[Opening EXCERPT PROVIDED section]

A 2018 file photo shows a fish farm in the Clio Channel northwest of Campbell River. A Federal Court ruling gives the federal government four months to review its policy on piscine orthoreovirus, or PRV.

Alexandra Morton, ‘Namgis First Nation win Federal Court ruling

Department of Fisheries and Oceans has four months to review policy on piscine orthoreovirus

The Federal Court has overturned a Fisheries and Oceans Canada policy that allowed aquaculture companies to transfer juvenile Atlantic salmon into open-net pens without testing them for a virus that could spread to B.C.’s wild chinook populations.

Justice Cecily Strickland ruled that transferring the fish without screening them for piscine orthoreovirus, or PRV, “perpetuates a state of wilful blindness on the part of the (Minister of Fisheries) with respect to the extent of PRV infection in hatcheries and fish farms.”

Marine biologist and outspoken industry critic Alexandra Morton welcomed the ruling, saying the Department of Fisheries and Oceans (DFO) and provincial scientists have known PRV is affecting chinook salmon for years.

The 199-page decision, which deals with lawsuits brought forward by Morton and ‘Namgis First Nation, gives DFO four months to develop a new policy on PRV. It also states that DFO breached its duty to consult ‘Namgis First Nation about PRV policy.

READ MORE: Cermaq says experimental ‘closed-containment’ fish farm coming to Canadian waters

A statement attributed to Minister of Fisheries and Oceans Jonathan Wilkinson said the ruling is being reviewed.

“We take the duty to consult with Indigenous groups very seriously and our government is engaging in meaningful consultation with Indigenous communities and stakeholders to form our policy decisions,” he said in the statement.

He added that “strong, science-based approach to regulating the aquaculture industry is essential and that is why we have and will continue to conduct extensive research which informs our policies and regulation.”

In Atlantic populations, PRV causes a disease known as heart and skeletal muscle inflammation (HSMI), which Morton described as a temporary condition that tends to heal if the fish aren’t eaten by predators first.

Among Pacific wild fish, the effects of PRV are largely unknown, but research indicates that it causes the cells of wild chinook salmon to burst, leading to organ failure, she said.

A 2018 study led by a DFO scientist found that PRV is linked to a deadly type of anemia in at least one species of wild B.C. salmon.

[Closing EXCERPT PROVIDED section]
[Opening SUPPLIED ENTRIES section]

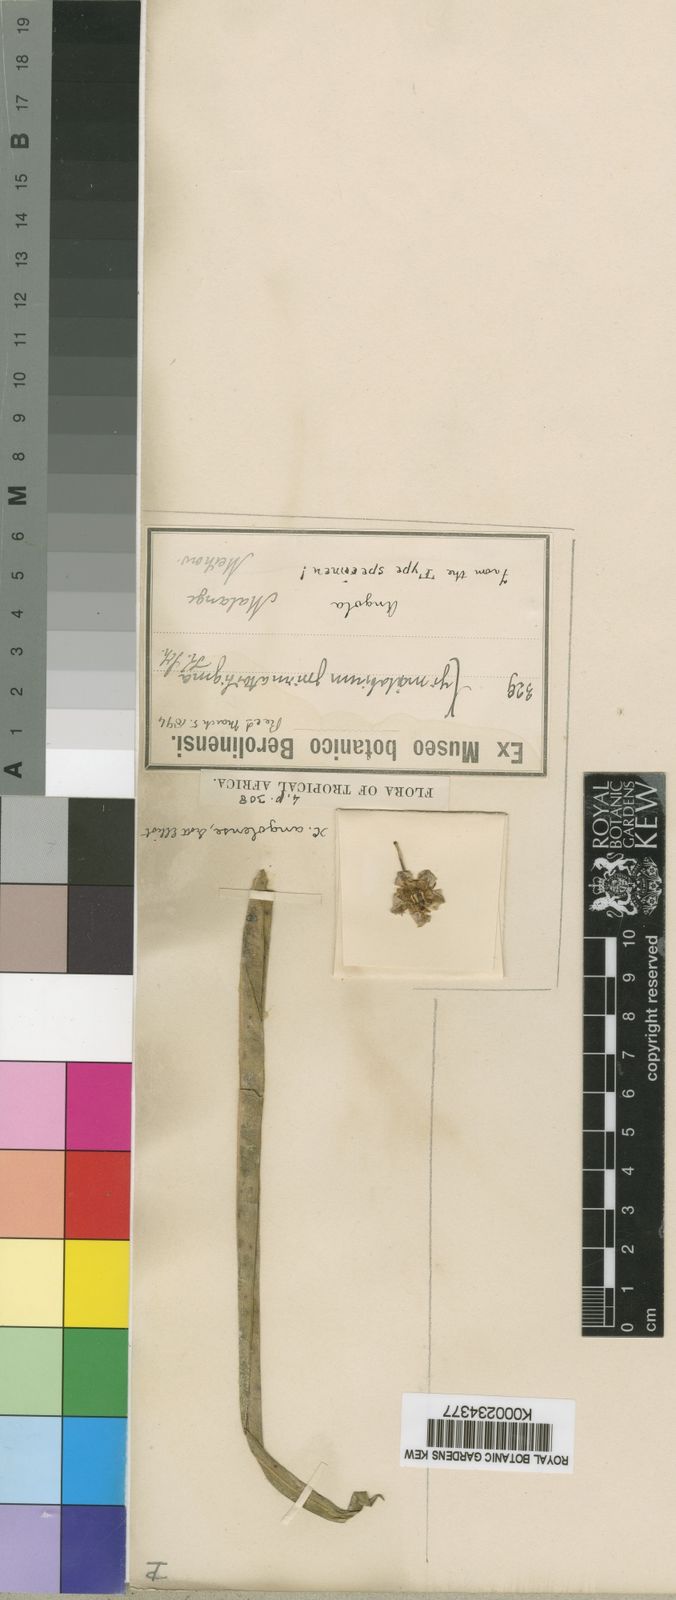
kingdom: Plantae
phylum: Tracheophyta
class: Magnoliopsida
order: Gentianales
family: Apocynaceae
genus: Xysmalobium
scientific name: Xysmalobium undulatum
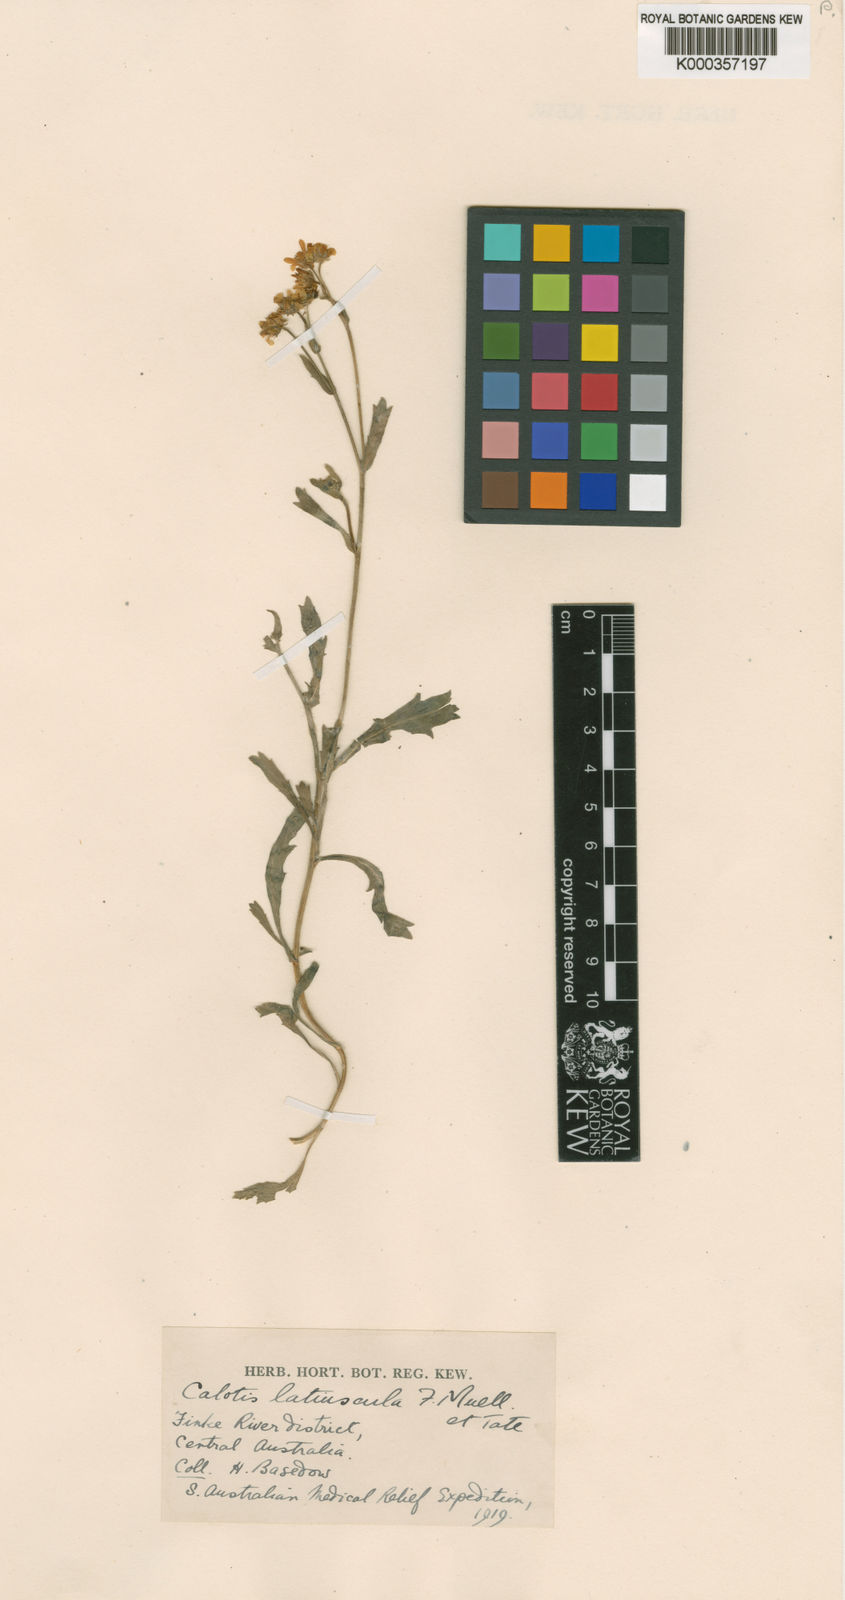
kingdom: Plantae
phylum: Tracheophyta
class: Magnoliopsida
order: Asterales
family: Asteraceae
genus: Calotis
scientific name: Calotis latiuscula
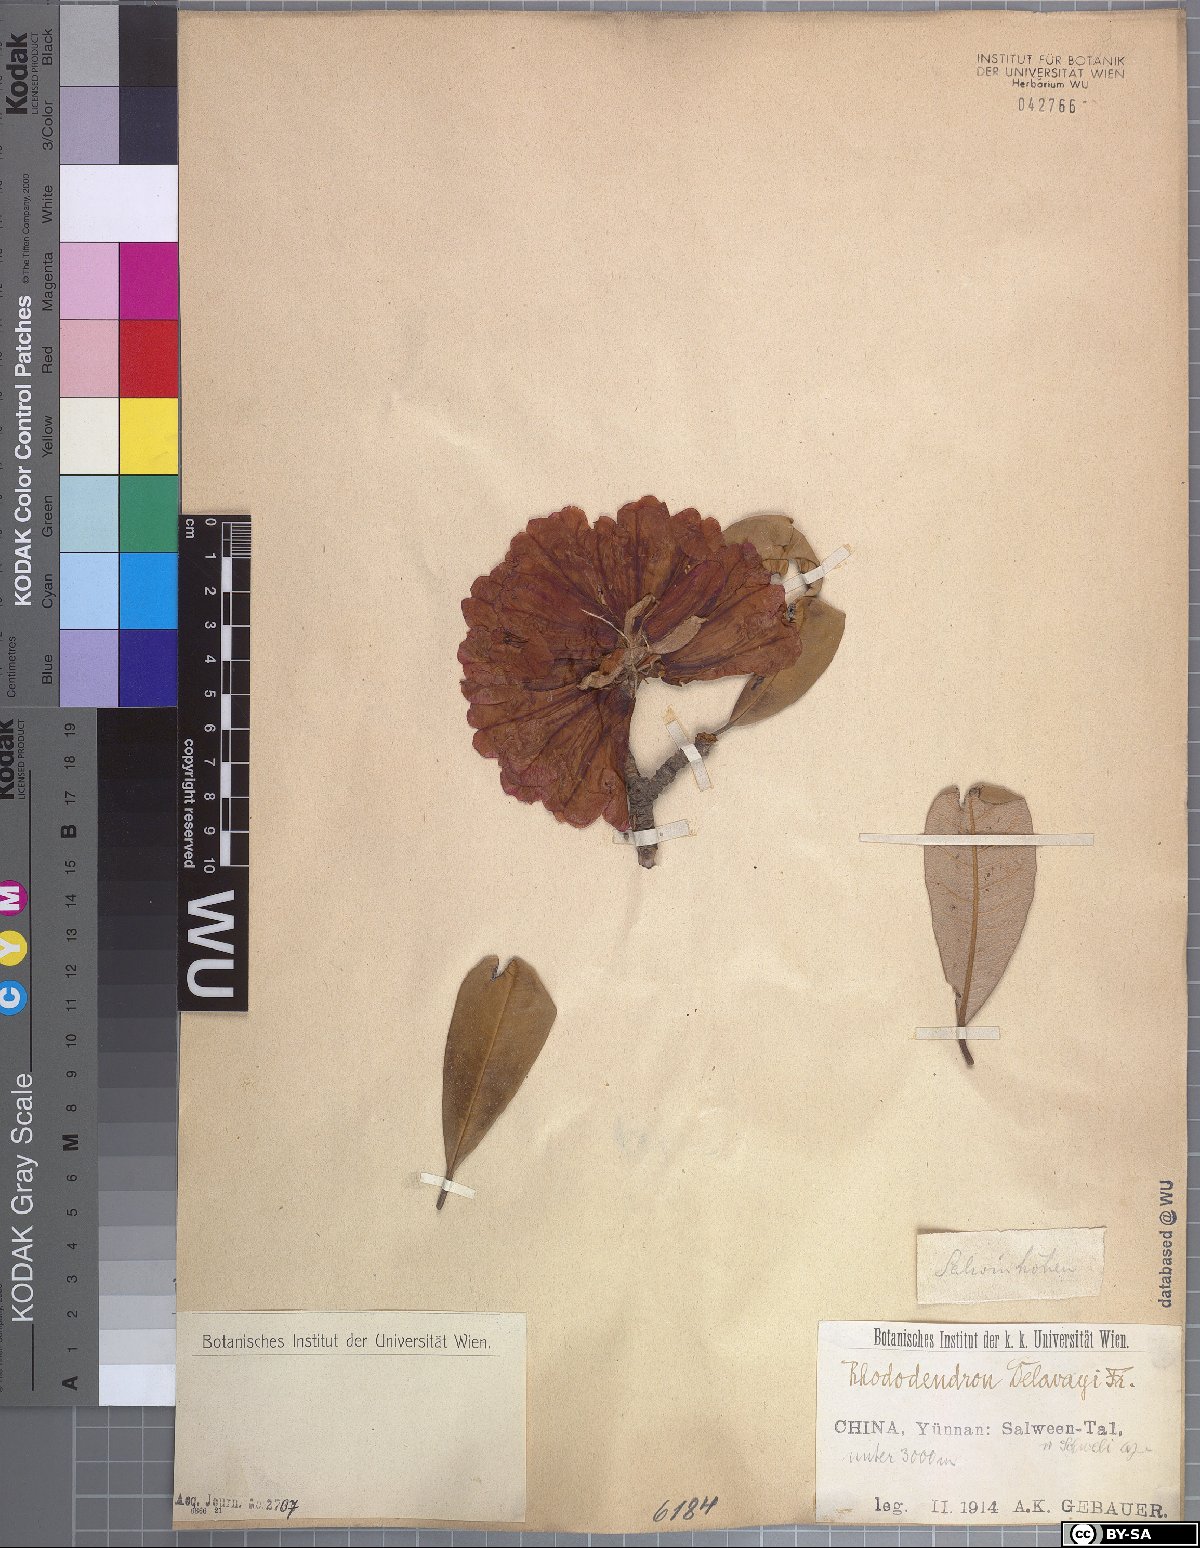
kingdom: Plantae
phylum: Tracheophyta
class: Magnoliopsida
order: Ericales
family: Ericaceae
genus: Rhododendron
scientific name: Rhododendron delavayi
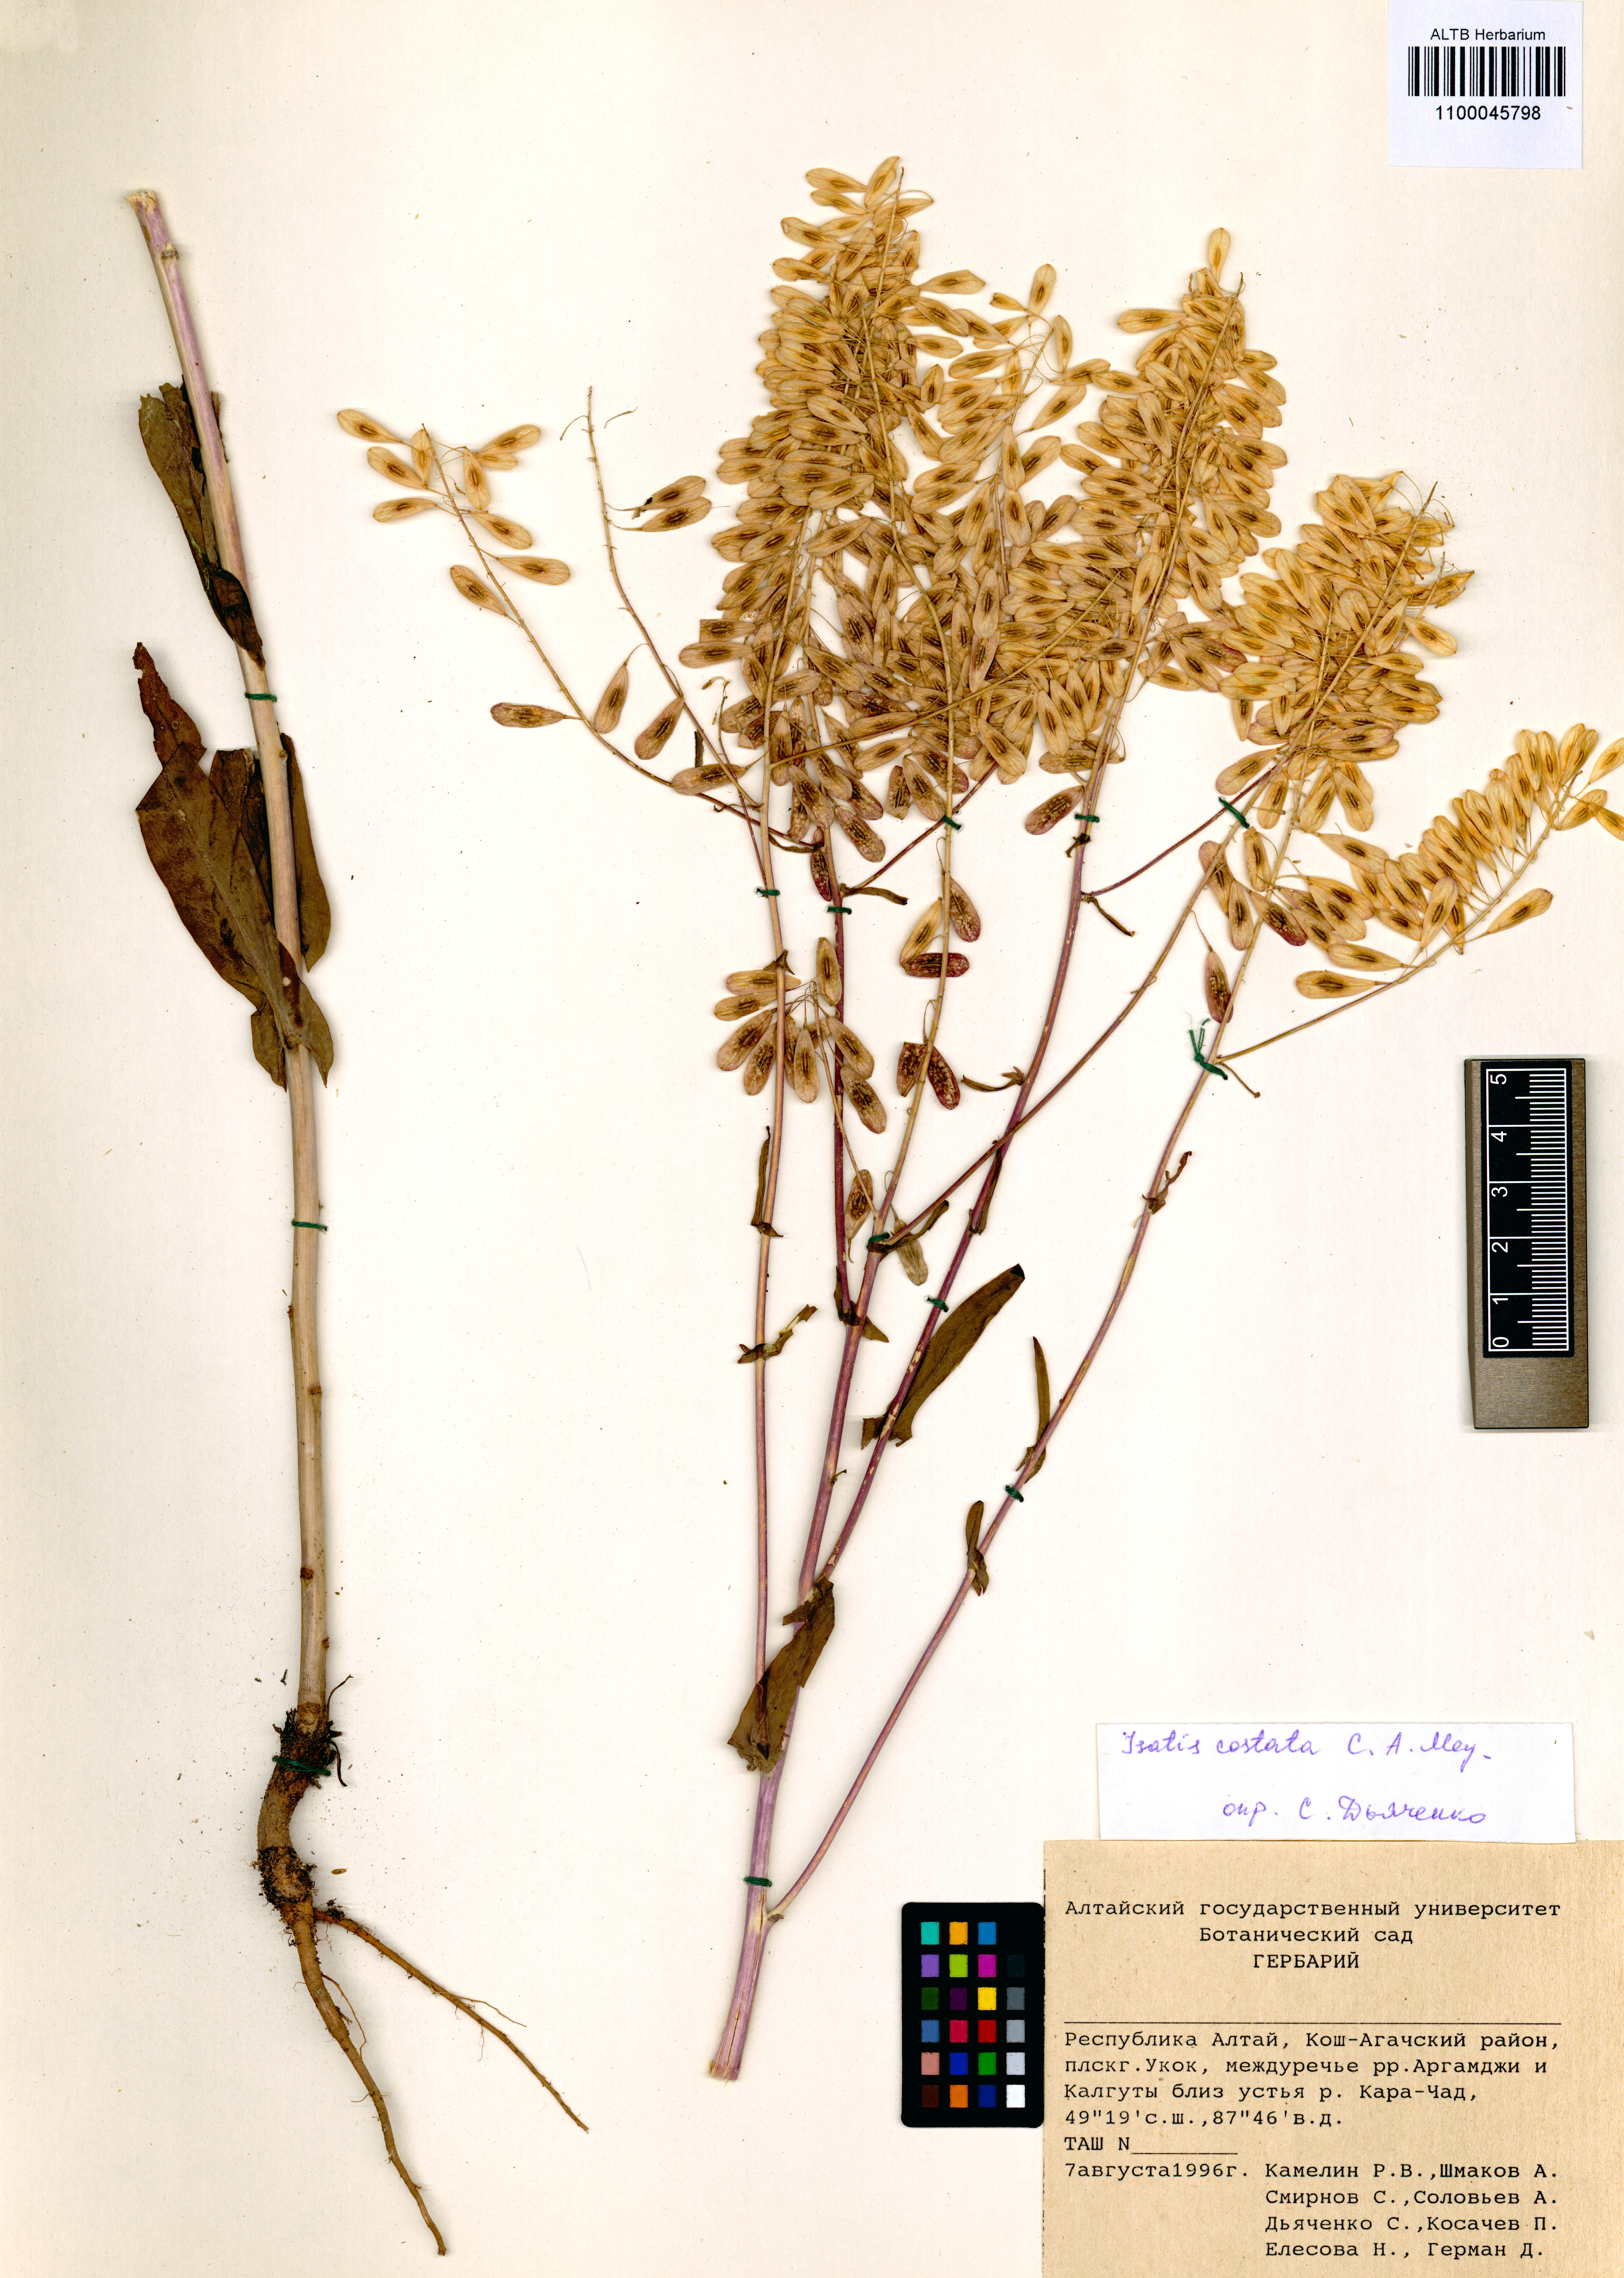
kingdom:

[Closing SUPPLIED ENTRIES section]

## WORK ORDER A
According to the article on the Federal Court ruling, what disease does PRV cause in Atlantic salmon populations?
## WORK ORDER B
From the article on the Federal Court ruling, quote the passage from "A 2018 file" up to and including "wild chinook populations.".

## WRITTEN SOLUTION A
Heart and skeletal muscle inflammation (HSMI).

## WRITTEN SOLUTION B
A 2018 file photo shows a fish farm in the Clio Channel northwest of Campbell River. A Federal Court ruling gives the federal government four months to review its policy on piscine orthoreovirus, or PRV.

Alexandra Morton, ‘Namgis First Nation win Federal Court ruling

Department of Fisheries and Oceans has four months to review policy on piscine orthoreovirus

The Federal Court has overturned a Fisheries and Oceans Canada policy that allowed aquaculture companies to transfer juvenile Atlantic salmon into open-net pens without testing them for a virus that could spread to B.C.’s wild chinook populations.